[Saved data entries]
=== Section Start ===

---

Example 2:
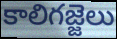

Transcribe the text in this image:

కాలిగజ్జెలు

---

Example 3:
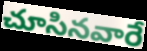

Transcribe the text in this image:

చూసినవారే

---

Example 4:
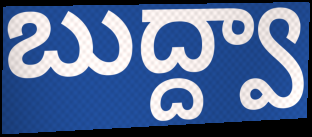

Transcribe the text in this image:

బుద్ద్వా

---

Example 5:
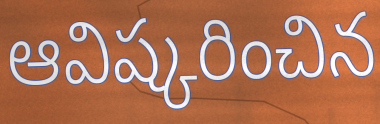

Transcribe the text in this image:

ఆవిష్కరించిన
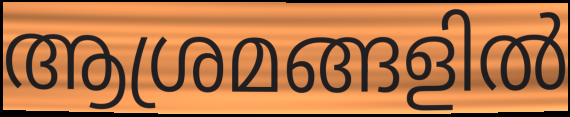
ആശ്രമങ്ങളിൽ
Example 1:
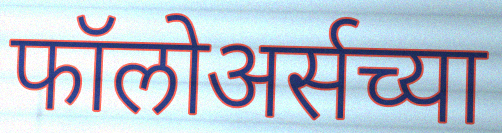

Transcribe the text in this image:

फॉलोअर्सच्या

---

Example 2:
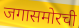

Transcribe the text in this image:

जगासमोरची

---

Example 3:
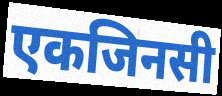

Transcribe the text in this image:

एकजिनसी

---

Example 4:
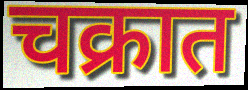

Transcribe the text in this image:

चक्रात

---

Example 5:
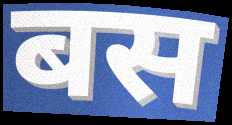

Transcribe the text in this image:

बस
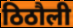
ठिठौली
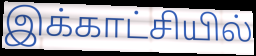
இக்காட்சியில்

=== Section End ===

Work required
Your output should be the records above, duplicated exactly and picture-free.

Exercise response
---

Example 2:

Transcribe the text in this image:

కాలిగజ్జెలు

---

Example 3:

Transcribe the text in this image:

చూసినవారే

---

Example 4:

Transcribe the text in this image:

బుద్ద్వా

---

Example 5:

Transcribe the text in this image:

ఆవిష్కరించిన
ആശ്രമങ്ങളിൽ
Example 1:

Transcribe the text in this image:

फॉलोअर्सच्या

---

Example 2:

Transcribe the text in this image:

जगासमोरची

---

Example 3:

Transcribe the text in this image:

एकजिनसी

---

Example 4:

Transcribe the text in this image:

चक्रात

---

Example 5:

Transcribe the text in this image:

बस
ठिठौली
இக்காட்சியில்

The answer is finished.